Many patients with health insurance cards in Ho Chi Minh City have turned to private hospitals and health centers.

Many patients with health insurance cards in Ho Chi Minh City have turned to private hospitals and health centers instead of public hospitals in search of better services.

A nurse receives patients with health insurance cards at the Hoan My General Hospital, one of the biggest private hospitals in Ho Chi Minh City

One year after the adjusted health insurance law took effect, the shift seems to be a general trend, going by reports from private healthcare establishments. The new law’s requires patients to pay 5-20 percent of health check and treatment costs.

Observers say that this has eased the overload that public hospitals have for long suffered.

The Phuoc An general medical center, which has six clinics in Phu Nhuan, Binh Tan, Tan Phu, 4, 6, and 10 districts, receives 1,800 people for health checks and treatment every day, 50 percent of them with health insurance cards, double the figure compared to two years ago.

Besides attentive doctors and staff, the center has also equipped itself with new and modern facilities to ensure faster health checks and test results in a move to attract more people with insurance cards.

It has also improved procedures to better serve patients with health insurance cards, including receiving patients outside administrative times on Thursday and Sunday.

The An Sinh private general hospital in Phu Nhuan District has also focused on serving more patients with insurance cards since its inception in 2006.

K. Anh, who has been treated for a kidney ailment at the hospital for the last two years, said she’d suffered from kidney failure for four years now. For the first two years, she was treated at a public hospital in the city. She moved to An Sinh Hospital after they began providing better service to insurance card patients, Anh said.

According to the Ho Chi Minh City Social Insurance Agency, the number of private medical centers and hospitals registering to serve health insurance card holders has risen to 77 from just 23 in 2008.

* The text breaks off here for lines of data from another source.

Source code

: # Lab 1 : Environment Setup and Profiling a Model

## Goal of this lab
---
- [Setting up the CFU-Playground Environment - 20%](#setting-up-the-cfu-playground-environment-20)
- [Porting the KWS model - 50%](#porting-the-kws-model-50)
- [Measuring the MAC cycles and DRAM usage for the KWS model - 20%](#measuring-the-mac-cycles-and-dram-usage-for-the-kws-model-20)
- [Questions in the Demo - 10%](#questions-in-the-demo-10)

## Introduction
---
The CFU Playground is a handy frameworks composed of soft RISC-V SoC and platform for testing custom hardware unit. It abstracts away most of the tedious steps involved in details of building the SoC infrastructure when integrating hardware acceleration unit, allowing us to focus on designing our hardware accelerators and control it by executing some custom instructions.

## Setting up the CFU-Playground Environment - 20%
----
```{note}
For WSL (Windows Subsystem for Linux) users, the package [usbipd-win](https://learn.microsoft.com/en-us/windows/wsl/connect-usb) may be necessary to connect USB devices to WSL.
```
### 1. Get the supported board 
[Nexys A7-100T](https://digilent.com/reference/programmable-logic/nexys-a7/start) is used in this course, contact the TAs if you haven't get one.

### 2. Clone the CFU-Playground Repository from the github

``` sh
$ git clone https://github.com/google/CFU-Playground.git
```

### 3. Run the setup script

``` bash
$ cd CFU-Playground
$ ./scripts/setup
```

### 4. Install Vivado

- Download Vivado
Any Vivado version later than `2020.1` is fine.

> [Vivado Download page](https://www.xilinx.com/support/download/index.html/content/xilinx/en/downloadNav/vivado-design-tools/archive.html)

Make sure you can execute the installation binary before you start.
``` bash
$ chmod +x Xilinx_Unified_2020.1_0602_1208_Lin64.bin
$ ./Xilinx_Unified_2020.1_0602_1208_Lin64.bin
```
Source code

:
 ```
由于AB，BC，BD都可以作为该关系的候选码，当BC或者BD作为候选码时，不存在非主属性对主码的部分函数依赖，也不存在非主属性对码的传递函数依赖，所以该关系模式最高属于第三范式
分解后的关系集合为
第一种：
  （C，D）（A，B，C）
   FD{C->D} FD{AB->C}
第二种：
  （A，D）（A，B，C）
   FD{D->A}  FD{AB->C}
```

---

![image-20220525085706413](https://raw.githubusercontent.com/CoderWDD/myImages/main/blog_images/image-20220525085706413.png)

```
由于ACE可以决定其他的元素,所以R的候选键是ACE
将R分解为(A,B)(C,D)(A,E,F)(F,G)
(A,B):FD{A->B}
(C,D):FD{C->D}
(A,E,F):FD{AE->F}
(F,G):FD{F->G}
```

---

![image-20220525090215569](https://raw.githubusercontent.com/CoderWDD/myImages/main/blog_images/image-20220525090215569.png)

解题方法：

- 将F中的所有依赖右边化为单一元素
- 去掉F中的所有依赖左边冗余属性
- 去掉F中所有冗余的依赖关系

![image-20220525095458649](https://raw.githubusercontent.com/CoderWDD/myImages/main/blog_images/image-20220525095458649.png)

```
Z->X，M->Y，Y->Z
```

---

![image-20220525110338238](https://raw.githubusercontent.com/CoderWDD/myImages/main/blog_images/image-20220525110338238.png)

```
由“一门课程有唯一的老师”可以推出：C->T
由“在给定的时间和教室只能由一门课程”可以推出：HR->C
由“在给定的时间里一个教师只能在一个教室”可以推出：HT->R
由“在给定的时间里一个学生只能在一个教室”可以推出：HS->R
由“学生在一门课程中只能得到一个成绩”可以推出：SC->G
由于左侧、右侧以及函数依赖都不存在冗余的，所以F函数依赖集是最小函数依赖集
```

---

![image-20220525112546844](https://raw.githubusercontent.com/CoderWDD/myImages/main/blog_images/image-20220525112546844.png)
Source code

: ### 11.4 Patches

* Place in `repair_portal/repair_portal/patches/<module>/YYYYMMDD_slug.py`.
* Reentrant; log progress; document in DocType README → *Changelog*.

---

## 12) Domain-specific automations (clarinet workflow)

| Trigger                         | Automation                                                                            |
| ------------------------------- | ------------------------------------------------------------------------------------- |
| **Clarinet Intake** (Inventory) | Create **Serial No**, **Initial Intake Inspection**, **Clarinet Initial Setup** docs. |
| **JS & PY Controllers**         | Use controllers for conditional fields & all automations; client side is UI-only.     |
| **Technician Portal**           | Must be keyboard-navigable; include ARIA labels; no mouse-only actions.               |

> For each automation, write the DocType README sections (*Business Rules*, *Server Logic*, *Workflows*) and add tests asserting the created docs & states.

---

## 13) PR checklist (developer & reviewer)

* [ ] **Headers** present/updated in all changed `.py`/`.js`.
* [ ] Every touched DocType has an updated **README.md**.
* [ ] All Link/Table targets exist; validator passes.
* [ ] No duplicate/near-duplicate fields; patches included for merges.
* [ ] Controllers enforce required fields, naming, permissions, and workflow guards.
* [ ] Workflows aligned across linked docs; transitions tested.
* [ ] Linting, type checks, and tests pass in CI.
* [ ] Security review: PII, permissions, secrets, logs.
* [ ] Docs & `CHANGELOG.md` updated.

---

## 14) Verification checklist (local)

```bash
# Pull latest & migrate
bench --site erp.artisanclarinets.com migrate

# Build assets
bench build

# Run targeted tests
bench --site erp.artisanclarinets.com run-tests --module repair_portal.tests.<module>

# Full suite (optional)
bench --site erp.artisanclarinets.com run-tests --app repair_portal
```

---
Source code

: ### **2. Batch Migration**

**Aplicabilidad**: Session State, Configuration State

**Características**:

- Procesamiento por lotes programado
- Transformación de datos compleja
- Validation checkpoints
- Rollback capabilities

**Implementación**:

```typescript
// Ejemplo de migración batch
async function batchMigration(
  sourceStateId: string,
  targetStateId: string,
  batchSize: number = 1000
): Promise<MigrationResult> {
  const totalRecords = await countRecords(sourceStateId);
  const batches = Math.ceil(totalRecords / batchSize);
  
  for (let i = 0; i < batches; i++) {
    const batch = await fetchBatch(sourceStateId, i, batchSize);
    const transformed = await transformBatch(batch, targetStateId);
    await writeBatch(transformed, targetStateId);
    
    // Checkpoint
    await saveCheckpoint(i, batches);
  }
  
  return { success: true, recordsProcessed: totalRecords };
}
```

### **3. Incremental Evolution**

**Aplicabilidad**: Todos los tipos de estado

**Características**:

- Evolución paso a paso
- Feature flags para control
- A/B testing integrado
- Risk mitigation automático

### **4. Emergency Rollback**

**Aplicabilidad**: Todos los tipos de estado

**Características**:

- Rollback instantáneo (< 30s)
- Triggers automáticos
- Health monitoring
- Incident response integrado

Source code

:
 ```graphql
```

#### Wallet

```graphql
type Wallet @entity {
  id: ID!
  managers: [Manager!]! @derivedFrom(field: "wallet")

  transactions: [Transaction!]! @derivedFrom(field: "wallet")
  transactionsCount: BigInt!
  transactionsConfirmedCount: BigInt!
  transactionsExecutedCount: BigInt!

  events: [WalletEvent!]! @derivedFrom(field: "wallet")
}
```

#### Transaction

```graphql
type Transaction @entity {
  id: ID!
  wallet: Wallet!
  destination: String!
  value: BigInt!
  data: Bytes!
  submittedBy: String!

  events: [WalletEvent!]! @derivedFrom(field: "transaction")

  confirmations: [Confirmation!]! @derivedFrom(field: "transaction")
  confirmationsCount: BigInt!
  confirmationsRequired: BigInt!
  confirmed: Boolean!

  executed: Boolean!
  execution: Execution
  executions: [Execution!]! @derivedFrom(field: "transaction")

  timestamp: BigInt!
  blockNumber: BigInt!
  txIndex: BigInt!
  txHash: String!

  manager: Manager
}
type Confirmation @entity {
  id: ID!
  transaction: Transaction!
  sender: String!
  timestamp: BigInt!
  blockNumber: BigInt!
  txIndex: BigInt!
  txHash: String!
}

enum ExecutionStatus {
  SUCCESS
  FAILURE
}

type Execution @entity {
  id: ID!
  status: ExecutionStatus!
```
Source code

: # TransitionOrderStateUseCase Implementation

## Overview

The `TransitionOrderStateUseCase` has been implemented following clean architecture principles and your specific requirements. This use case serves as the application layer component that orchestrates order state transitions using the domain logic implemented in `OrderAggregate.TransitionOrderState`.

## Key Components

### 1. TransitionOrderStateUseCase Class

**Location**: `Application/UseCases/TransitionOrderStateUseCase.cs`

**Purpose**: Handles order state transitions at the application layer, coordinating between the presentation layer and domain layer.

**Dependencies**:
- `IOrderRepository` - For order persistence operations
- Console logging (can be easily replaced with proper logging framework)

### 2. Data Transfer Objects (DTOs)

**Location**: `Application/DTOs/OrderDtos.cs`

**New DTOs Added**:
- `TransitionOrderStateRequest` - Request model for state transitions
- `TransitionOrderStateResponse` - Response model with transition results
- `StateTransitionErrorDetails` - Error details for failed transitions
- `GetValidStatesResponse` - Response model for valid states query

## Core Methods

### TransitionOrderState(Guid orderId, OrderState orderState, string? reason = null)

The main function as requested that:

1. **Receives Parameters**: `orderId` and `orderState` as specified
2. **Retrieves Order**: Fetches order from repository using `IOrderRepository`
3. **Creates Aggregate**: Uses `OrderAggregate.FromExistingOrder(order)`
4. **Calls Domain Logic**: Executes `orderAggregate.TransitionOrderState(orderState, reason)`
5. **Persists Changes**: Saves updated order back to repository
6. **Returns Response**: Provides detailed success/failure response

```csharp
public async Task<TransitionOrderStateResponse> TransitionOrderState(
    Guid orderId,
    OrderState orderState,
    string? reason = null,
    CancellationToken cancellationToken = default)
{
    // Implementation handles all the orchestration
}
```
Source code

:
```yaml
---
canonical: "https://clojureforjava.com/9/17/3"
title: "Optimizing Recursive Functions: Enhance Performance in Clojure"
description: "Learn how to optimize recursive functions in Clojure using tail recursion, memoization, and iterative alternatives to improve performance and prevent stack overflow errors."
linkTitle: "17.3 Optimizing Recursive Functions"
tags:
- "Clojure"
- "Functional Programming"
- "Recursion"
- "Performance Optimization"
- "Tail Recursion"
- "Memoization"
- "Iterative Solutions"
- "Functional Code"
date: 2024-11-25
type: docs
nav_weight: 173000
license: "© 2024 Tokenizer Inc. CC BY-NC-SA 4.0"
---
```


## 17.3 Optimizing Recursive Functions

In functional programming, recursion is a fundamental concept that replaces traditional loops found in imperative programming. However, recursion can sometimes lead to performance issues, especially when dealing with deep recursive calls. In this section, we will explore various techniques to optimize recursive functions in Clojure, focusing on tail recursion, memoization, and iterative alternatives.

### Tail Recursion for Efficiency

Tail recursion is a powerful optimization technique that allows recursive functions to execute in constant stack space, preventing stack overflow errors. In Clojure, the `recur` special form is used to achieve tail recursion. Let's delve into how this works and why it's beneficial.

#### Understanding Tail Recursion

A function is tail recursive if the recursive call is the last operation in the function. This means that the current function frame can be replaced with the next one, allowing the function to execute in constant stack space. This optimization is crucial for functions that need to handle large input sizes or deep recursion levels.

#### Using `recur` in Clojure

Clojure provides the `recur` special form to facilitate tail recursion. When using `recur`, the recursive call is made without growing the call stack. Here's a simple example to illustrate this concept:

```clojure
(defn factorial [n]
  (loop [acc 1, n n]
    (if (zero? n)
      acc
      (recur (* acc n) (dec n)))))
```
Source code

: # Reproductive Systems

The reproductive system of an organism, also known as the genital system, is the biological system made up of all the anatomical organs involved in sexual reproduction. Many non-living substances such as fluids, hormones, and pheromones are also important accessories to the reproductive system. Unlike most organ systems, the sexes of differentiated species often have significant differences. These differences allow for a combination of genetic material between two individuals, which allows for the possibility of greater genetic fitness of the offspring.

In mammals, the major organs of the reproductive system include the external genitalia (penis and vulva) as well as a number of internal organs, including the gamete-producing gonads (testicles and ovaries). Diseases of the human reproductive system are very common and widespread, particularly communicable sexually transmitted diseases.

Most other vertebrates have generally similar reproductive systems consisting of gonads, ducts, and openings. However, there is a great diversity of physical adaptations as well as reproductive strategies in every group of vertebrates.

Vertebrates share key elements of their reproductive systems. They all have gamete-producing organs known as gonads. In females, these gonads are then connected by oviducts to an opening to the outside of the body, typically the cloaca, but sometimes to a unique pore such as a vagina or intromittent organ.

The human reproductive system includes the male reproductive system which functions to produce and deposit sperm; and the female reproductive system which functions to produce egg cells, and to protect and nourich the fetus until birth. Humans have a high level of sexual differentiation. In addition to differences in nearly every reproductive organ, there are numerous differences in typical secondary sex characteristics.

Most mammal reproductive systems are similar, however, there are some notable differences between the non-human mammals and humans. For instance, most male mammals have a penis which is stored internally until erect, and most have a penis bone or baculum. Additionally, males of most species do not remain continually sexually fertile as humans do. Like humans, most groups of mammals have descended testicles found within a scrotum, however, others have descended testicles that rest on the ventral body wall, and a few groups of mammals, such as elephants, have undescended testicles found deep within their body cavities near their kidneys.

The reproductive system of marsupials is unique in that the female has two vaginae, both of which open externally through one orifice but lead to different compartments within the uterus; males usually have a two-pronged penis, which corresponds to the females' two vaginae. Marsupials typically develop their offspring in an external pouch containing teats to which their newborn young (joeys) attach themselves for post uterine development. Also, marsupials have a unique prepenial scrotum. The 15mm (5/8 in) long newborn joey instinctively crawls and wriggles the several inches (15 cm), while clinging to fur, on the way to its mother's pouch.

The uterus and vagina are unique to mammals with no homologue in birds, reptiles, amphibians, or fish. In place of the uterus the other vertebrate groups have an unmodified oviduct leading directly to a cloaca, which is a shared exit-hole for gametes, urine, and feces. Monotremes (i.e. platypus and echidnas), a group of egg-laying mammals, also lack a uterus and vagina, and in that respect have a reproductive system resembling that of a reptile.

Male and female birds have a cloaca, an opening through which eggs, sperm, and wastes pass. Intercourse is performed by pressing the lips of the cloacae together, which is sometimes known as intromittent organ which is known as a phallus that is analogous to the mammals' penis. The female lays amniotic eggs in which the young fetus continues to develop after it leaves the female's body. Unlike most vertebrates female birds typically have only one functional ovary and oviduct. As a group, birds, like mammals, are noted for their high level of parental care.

Half of over 4.2 million people buying health insurance cards have visited private centers and hospitals for health checks and treatment, the agency said.

As the private sector pays more attention to increase their market penetration in terms of serving more health insurance card holders, public hospitals can enjoy an easing of the overload that they constantly labor under.

Some private hospitals have said they are still experiencing some difficulties in getting payment from those with health insurance cards.

For now, however, the private healthcare sector is bound to stick to the strategy of attracting more health insurance card holders because their treatment is provided at market prices, senior personnel at some private hospitals said.